National Councillor
- In office 2003–2010
- Monarchs: Rainier III Albert II

President of the National Council
- In office 2010–2013
- Monarch: Albert II
- Preceded by: Stéphane Valeri
- Succeeded by: Laurent Nouvion

National Councillor
- Incumbent
- Assumed office 2013
- Monarch: Albert II

Personal details
- Born: 27 May 1962 (age 63) Princess Grace Hospital, La Colle, Monaco
- Party: Union for the Principality (2003–2011) Union Monegasque (2011–present)

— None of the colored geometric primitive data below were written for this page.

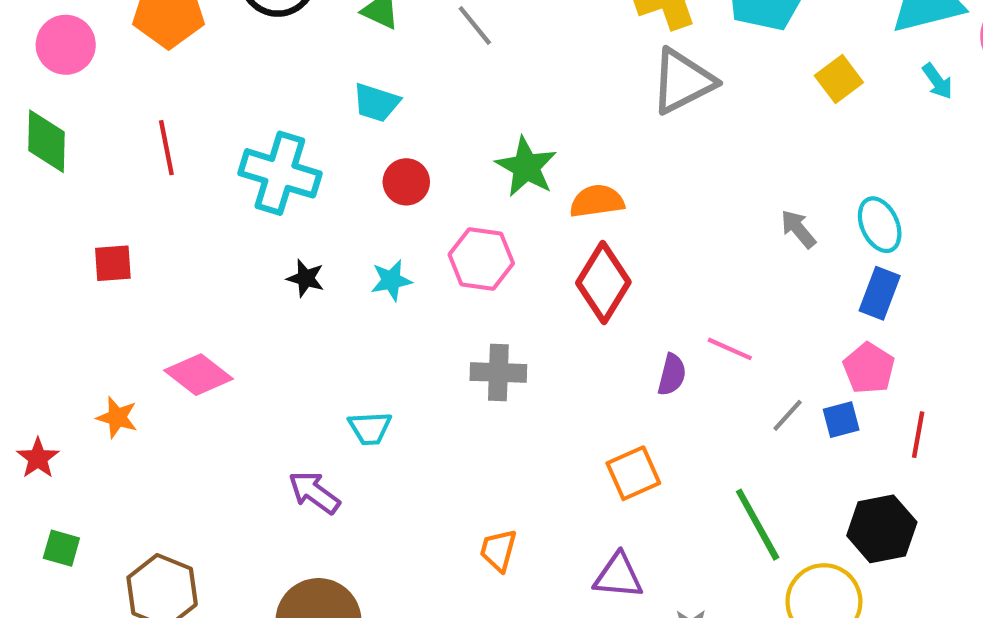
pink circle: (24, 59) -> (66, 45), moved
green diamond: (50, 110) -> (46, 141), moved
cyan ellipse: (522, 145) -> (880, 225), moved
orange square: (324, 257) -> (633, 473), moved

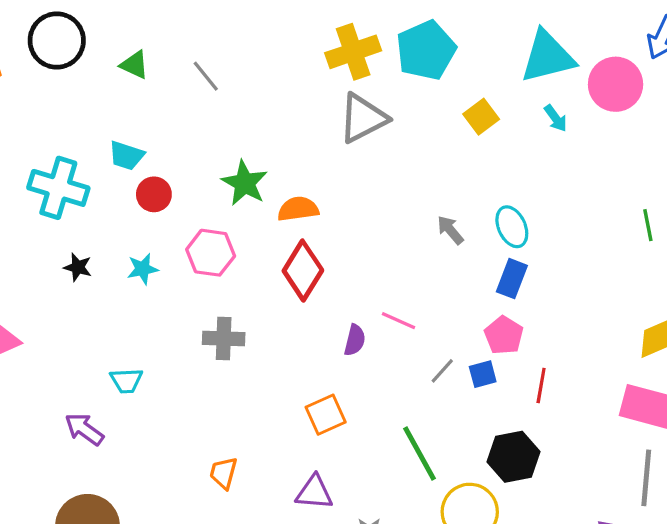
cyan trapezoid: (376, 103) -> (126, 155), moved

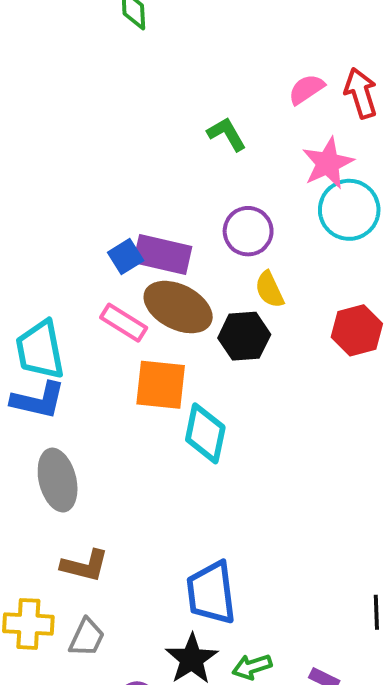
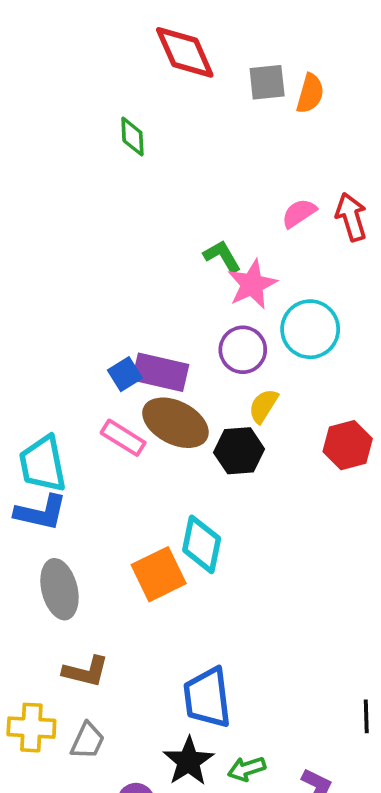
pink star: (328, 163) -> (252, 284), moved
cyan circle: (349, 210) -> (310, 329), moved
yellow semicircle: (269, 290) -> (263, 406), turned 57
orange square: (161, 385) -> (159, 574), moved, turned -32

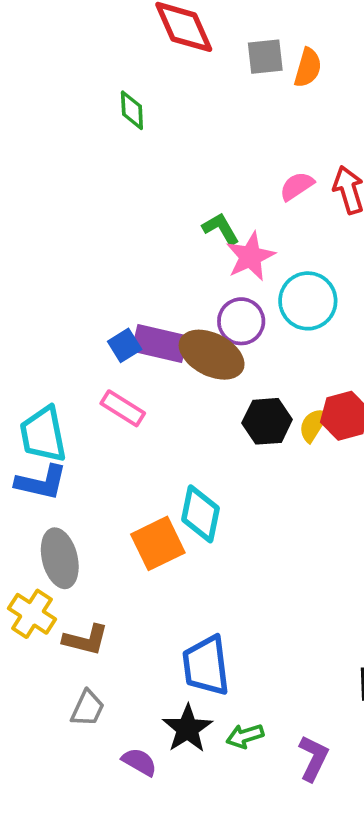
yellow semicircle: (263, 406) -> (313, 425), moved
brown ellipse: (175, 423) -> (212, 355), moved
black hexagon: (239, 451) -> (267, 421), moved
yellow cross: (31, 728) -> (32, 614), moved, turned 30

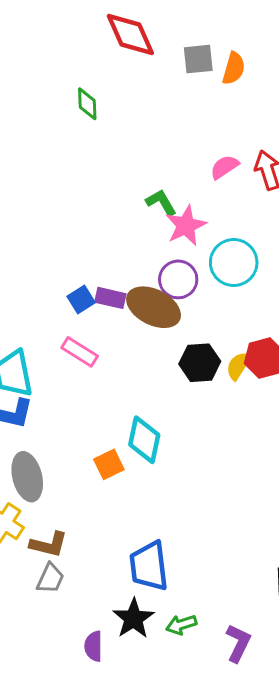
purple rectangle: (160, 344) -> (110, 298), size x0.7
orange square: (158, 543) -> (109, 464), size x0.7
gray trapezoid: (88, 708) -> (50, 578), moved
purple semicircle: (139, 762) -> (93, 646), turned -120

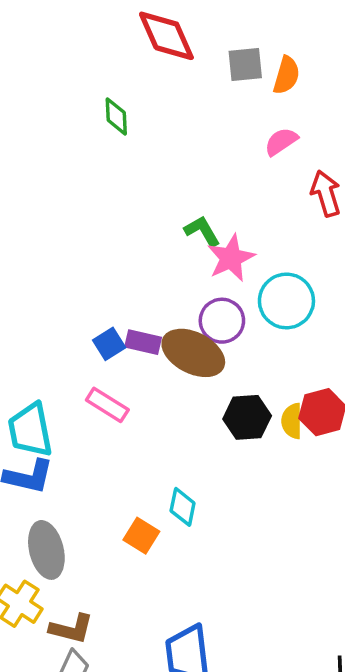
pink semicircle: (224, 167) -> (281, 142), moved
yellow semicircle: (238, 366) -> (292, 421), turned -32
cyan diamond: (144, 440) -> (183, 507), size x0.7
orange square: (109, 464) -> (141, 536), turned -32

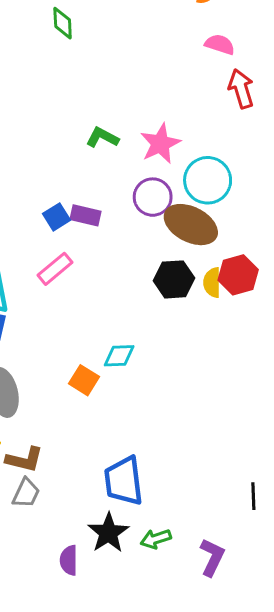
pink semicircle: (281, 142) -> (220, 44), moved, turned 52
green L-shape: (202, 231) -> (102, 138), moved, turned -32
brown ellipse: (193, 353) -> (191, 225), moved
pink rectangle: (107, 405) -> (55, 269), turned -72
cyan diamond: (183, 507) -> (119, 356), turned 76

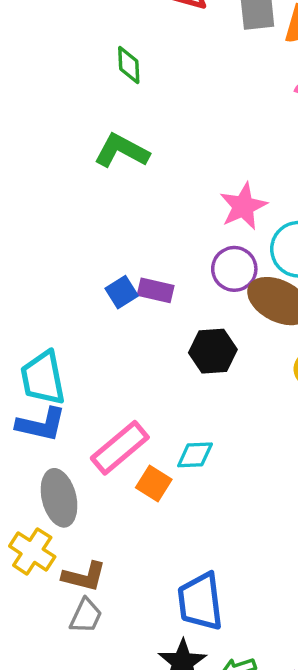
green L-shape: (102, 138) -> (122, 151), moved, size x1.4
pink rectangle: (55, 269) -> (120, 448), moved, size x1.4
black hexagon: (174, 279) -> (213, 351), moved

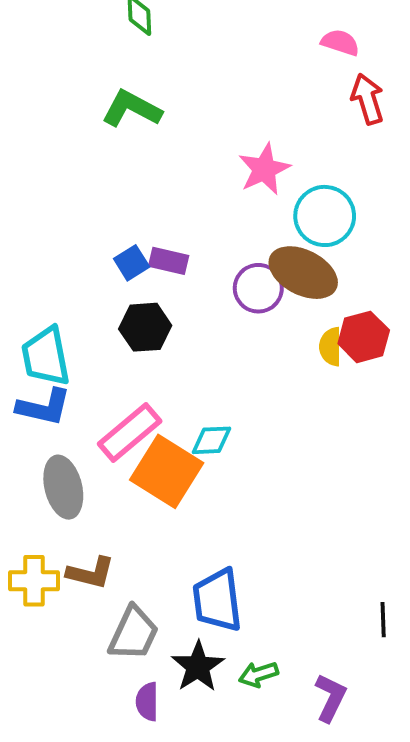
purple circle: (234, 269) -> (258, 288), moved
black hexagon: (213, 351) -> (145, 327), moved
orange square: (154, 483) -> (167, 471), size x1.8
yellow cross: (32, 551) -> (34, 581), moved, turned -33
gray trapezoid: (86, 616) -> (134, 633), moved, size x1.4

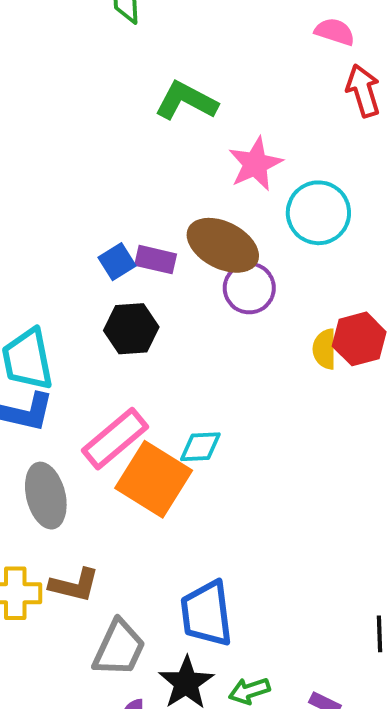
green L-shape: (132, 109) -> (186, 101), moved
brown ellipse: (303, 273) -> (223, 245), moved

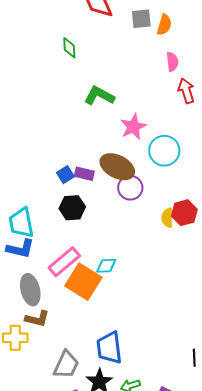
pink semicircle: (335, 32) -> (172, 62), turned 66
brown L-shape: (74, 585) -> (37, 319), moved

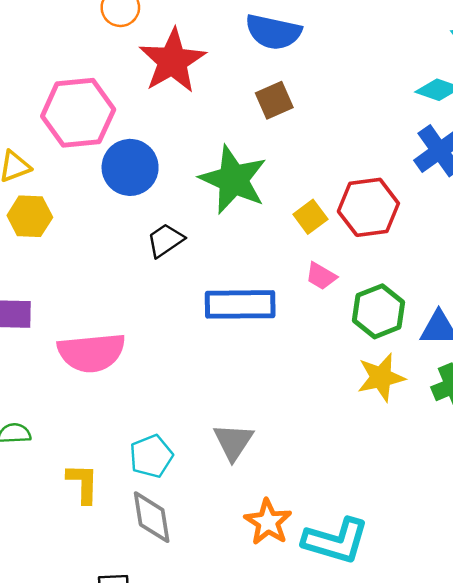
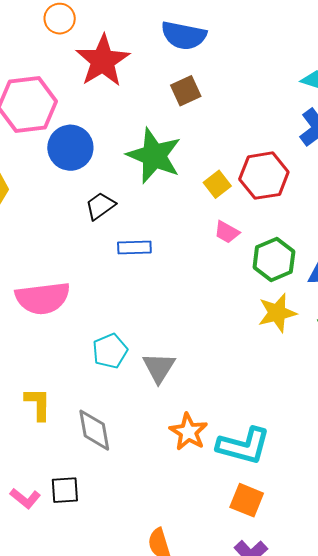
blue rectangle: (240, 304) -> (134, 248), moved, size x0.6
cyan pentagon: (151, 456) -> (110, 351), moved

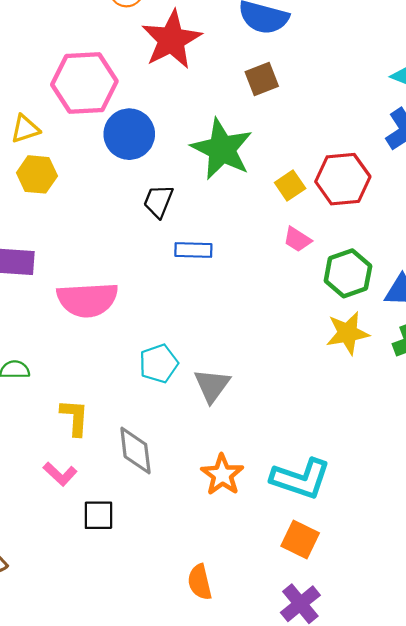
black trapezoid: (100, 206) -> (158, 201), turned -36
orange star: (188, 432) -> (222, 475), moved
pink L-shape: (25, 498) -> (60, 474), moved

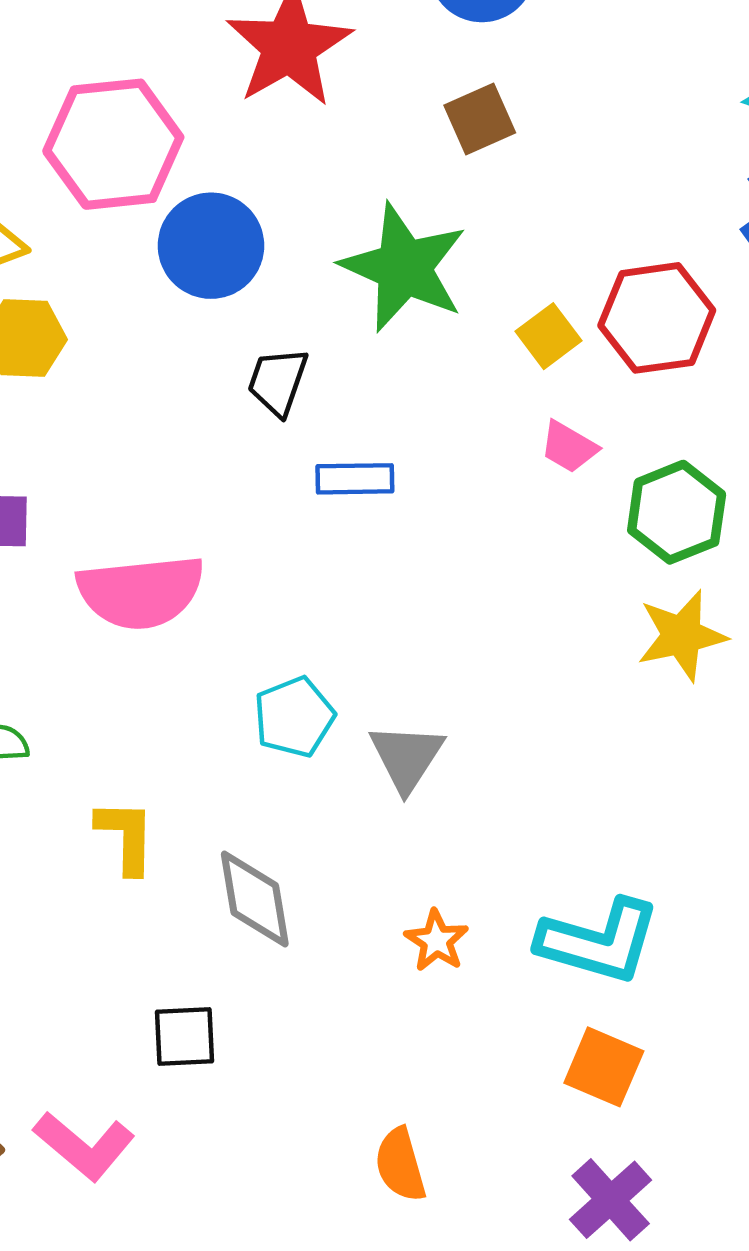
pink L-shape: (60, 474) -> (84, 1146), moved, size x1.4
orange star: (222, 475) -> (437, 941), size x0.7

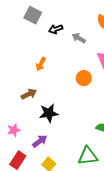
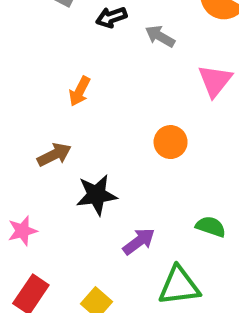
orange circle: (84, 78) -> (171, 142), moved
purple arrow: (40, 141) -> (139, 241), moved

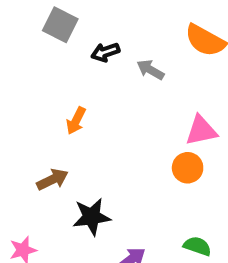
pink triangle: (215, 81) -> (201, 131), moved, turned 40
orange circle: (171, 142) -> (188, 168), moved

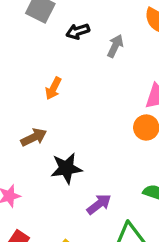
gray arrow: (150, 70) -> (115, 46), turned 85

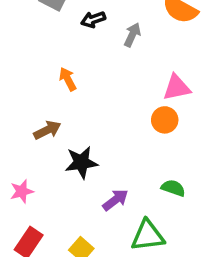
orange arrow: (53, 88) -> (68, 79), turned 125

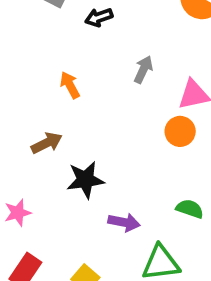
gray arrow: (132, 35) -> (143, 70), moved
purple arrow: (115, 200) -> (124, 222), turned 48

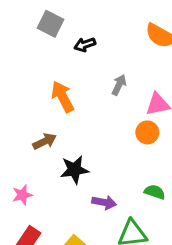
orange arrow: (70, 85) -> (62, 97), size x1.5

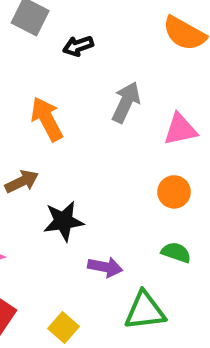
gray arrow: (119, 85) -> (126, 102), size x1.4
orange circle: (147, 132) -> (174, 192), moved

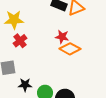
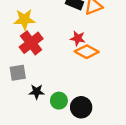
red cross: (20, 41) -> (31, 43), size x1.5

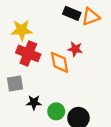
red cross: (31, 43) -> (28, 53), turned -30
orange diamond: (87, 52) -> (60, 62), moved, turned 50

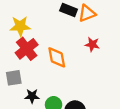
red star: (75, 49) -> (92, 44), moved
red cross: (28, 53) -> (27, 49), turned 30

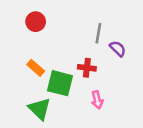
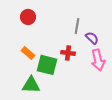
pink arrow: (97, 100) -> (98, 60), moved, size x1.5
green triangle: (39, 109) -> (31, 85), turned -42

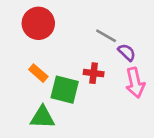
red circle: (28, 17) -> (38, 23), size x1.5
gray line: (77, 26) -> (106, 36), turned -70

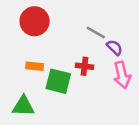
orange rectangle: (38, 73) -> (35, 66), turned -35
green triangle: (42, 117) -> (23, 106), moved

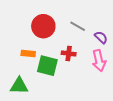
red circle: (35, 21) -> (43, 26), moved
purple semicircle: (114, 47) -> (101, 37), moved

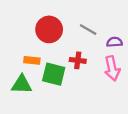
purple semicircle: (101, 37) -> (114, 42), turned -48
green triangle: (19, 86) -> (22, 84), moved

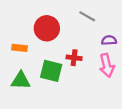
gray line: (88, 29) -> (87, 16), moved
orange rectangle: (32, 60) -> (20, 48), moved

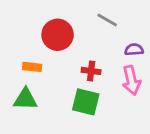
orange rectangle: (20, 48) -> (32, 67), moved
green square: (51, 71) -> (86, 102), moved

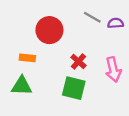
purple semicircle: (134, 50) -> (116, 23), moved
red cross: (91, 71) -> (78, 61), turned 35

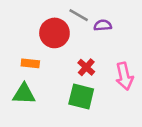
gray line: (92, 17) -> (79, 15), moved
purple semicircle: (116, 23) -> (103, 25), moved

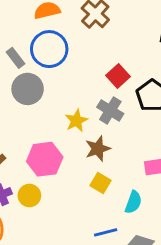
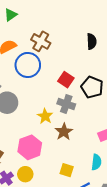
blue circle: (49, 49) -> (28, 65), moved
yellow square: (100, 183) -> (67, 170), moved

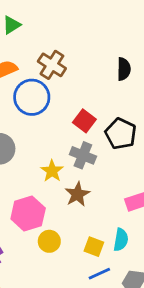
yellow square: (67, 170) -> (94, 247), moved
yellow circle: (25, 174) -> (49, 241), moved

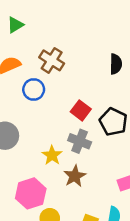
blue circle: (32, 97) -> (34, 89), size x0.7

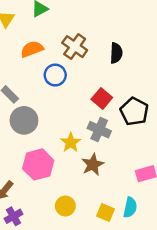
black semicircle: (116, 64) -> (116, 53), moved
pink hexagon: (31, 193) -> (38, 164), moved

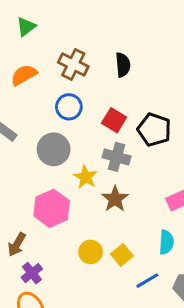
blue circle: (55, 75) -> (69, 107), moved
gray circle: (24, 120) -> (54, 149), moved
yellow square: (106, 213) -> (122, 255), moved, turned 36

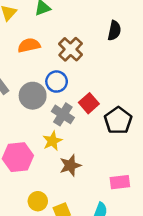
black semicircle: (123, 65) -> (114, 31), moved
gray circle: (54, 149) -> (33, 96), moved
gray cross: (117, 157) -> (63, 114), moved

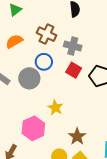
gray cross: (63, 114) -> (73, 46), moved
brown star: (70, 165) -> (77, 136), moved

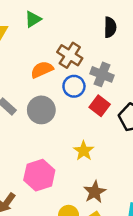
orange semicircle: (14, 41) -> (42, 70), moved
blue circle: (44, 62) -> (74, 86), moved
yellow star: (55, 108) -> (84, 151), moved

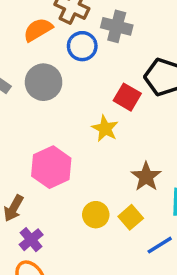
red square: (100, 106) -> (127, 97), moved
brown star: (95, 192) -> (146, 177), moved

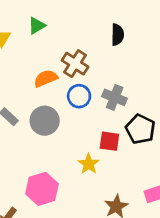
gray cross: (117, 26) -> (115, 97), moved
red square: (127, 97) -> (109, 141), turned -30

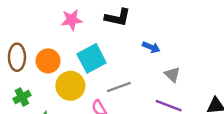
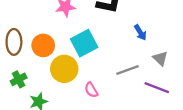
blue arrow: (151, 47) -> (140, 33), turned 35
gray line: (119, 87) -> (127, 70), moved

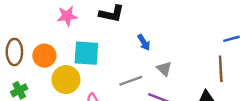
cyan square: (84, 43) -> (86, 53), turned 32

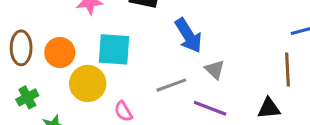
blue arrow: (144, 42) -> (188, 35), size x1.6

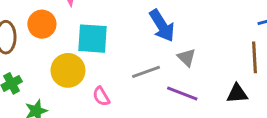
orange circle: (60, 53) -> (42, 24), moved

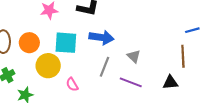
orange circle: (42, 24) -> (29, 43), moved
blue arrow: (162, 26) -> (101, 37), moved, turned -50
gray line: (146, 72) -> (105, 67), turned -48

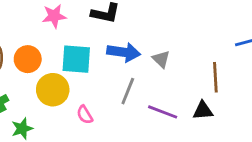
gray triangle: (134, 56) -> (161, 59), moved
brown line: (183, 56) -> (215, 77), moved
black triangle: (170, 82) -> (203, 111), moved

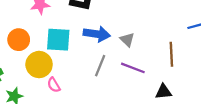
black triangle: (203, 111) -> (163, 92), moved
purple line: (163, 112) -> (133, 68), moved
pink semicircle: (85, 115) -> (54, 85), moved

= Jean-François Robillon =

Monegasque politician, writer and doctor

Jean-François Robillon (born 27 May 1962) is a Monegasque politician, writer and doctor, who is currently a National Councillor in Monaco. He previously served as President of the National Council; following the resignation of Stéphane Valeri, Robillon was elected the 11th President by a nineteen to three majority on 11 January 2010. However, in the 2013 parliamentary election, Robillon's coalition, Union Monegasque lost control of the National Council, and as such, Robillon lost his presidency.

Robillon specializes in Cardiovascular Pathology, and has either authored or co-authored thirty medical publications on this topic. He is an active member of Conseil de l'Ordre; the medical oversight commission in Monaco. Outside politics Robillon serves as a board member for both the Prince Albert II of Monaco Foundation, and the Association SHARE, which engages in improving education and health in developing countries.

In 2007, Prince Albert II presented him with the Order of Saint-Charles.